**TASK REQUIREMENTS:**
Count how many of the lines below contain the string "Greg", with case counting, and give only the number.
BEGIN
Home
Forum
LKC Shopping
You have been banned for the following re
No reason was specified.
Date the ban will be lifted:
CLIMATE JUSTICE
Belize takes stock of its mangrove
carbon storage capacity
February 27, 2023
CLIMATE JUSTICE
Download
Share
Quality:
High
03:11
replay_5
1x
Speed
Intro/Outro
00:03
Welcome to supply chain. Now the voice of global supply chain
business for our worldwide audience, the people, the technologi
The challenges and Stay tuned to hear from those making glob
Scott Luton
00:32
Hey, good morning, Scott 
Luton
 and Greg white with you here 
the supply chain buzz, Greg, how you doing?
END
**RESPONSE TO THE TASK:**
2